There is a heating system consisting of fin radiators around the perimeter of the building,
but there is no mechanical cooling or ventilation. As part of the research effort, we have
developed some small scale laboratory models of the building, to explore the controls on
the natural ventilation flow, and we have collected temperature data every 5 minutes for
over a year 2003-2004, at over 80 locations in the building.
Our modelling and monitoring have revealed the effectiveness of night cooling in summer
to provide low energy cooling during hot summer days, and also the effectiveness of natural
upward displacement mode ventilation in providing a well-ventilated and thermally comfortable
environemnt even in deep winter, with only the provision of heating through perimeter radiators.
In the design, air enters through the row of small high level windows at the top of both the ground
and first floors and passes through the open plan offices into the atrium, where it rises to vent
through the central stacks atop the atrium.

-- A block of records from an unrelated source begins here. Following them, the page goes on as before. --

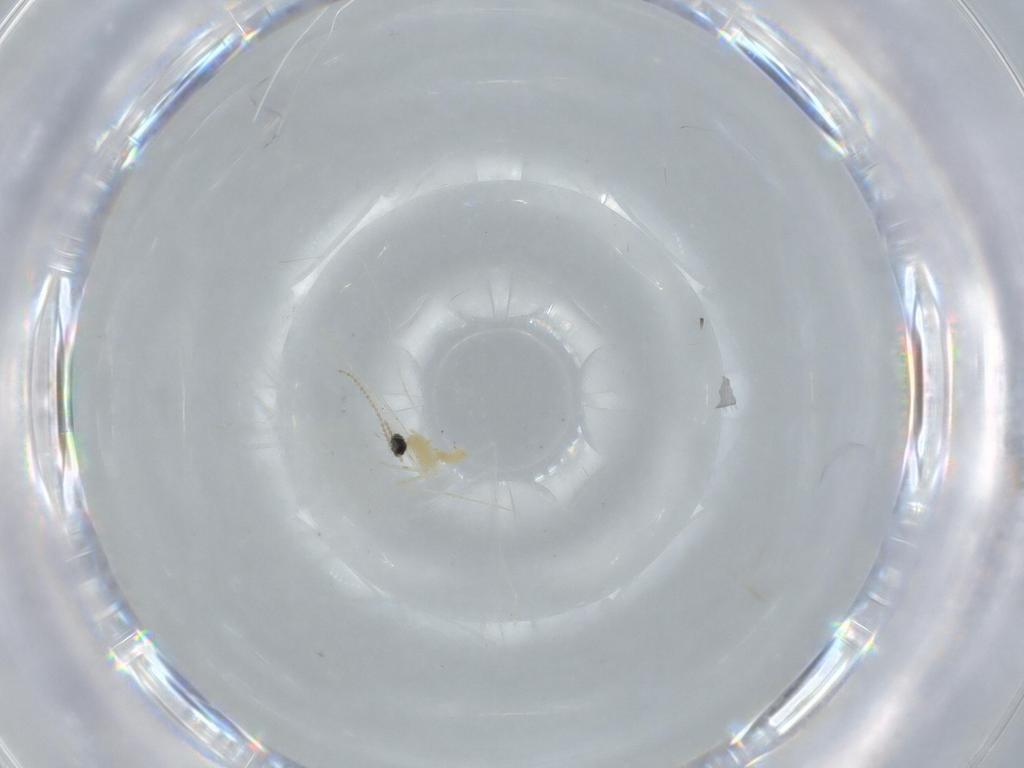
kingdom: Animalia
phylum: Arthropoda
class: Insecta
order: Diptera
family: Cecidomyiidae
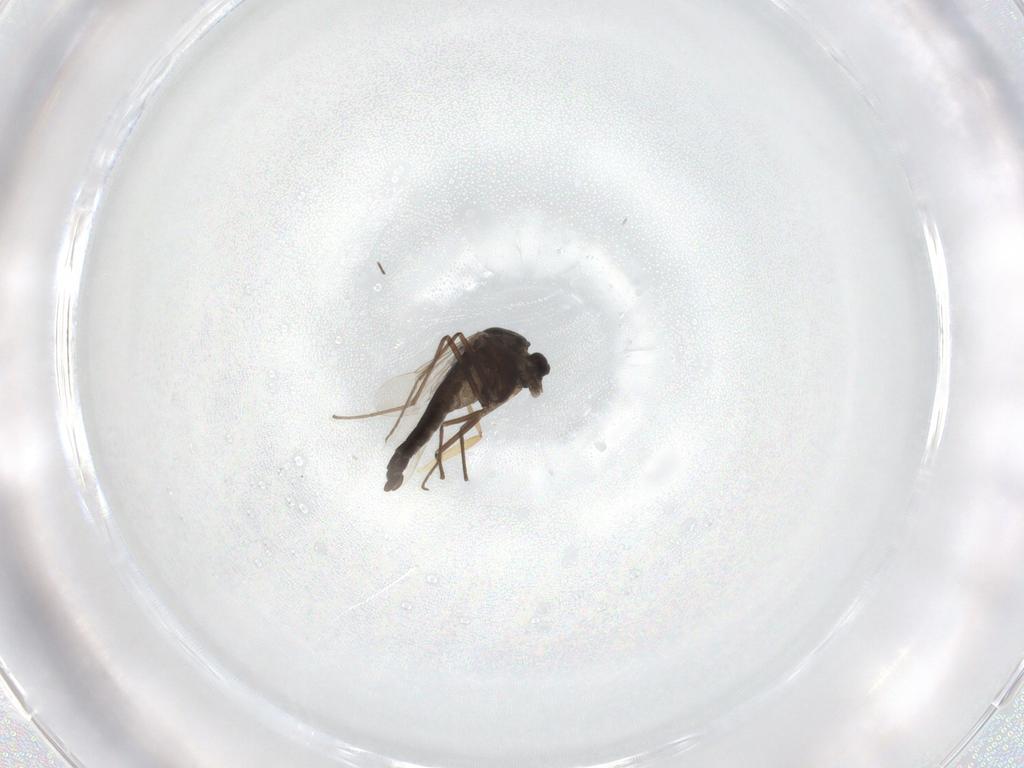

The atrium has five stacks for ventilation, and this can lead to multiple states, in
which some of the stacks act as inflow which others act as outflow stacks, in addition to
the inflow at lower levels through the windows. This multipicity in the flow regimes has
been identified with some simple analogue laboratory experiments in which a heated tank
of water, immersed in a larger reservoir tank, reveals the possible flow regimes
and regime diagram.
The interaction of two floors venting through a common atrium is also of interest -- under
some conditions the upper floor can become part of the outflow stack for the lower floor, while
under other conditions both floors ventilate through the stack. Again laboratory experiment shown
below reveal these two different flow regimes. In managing the building, such changes in the flow
pattern are key to understand in order to develop control strategies through the opening and closing
of carefully selected dampers to lead to the preferred flow pattern.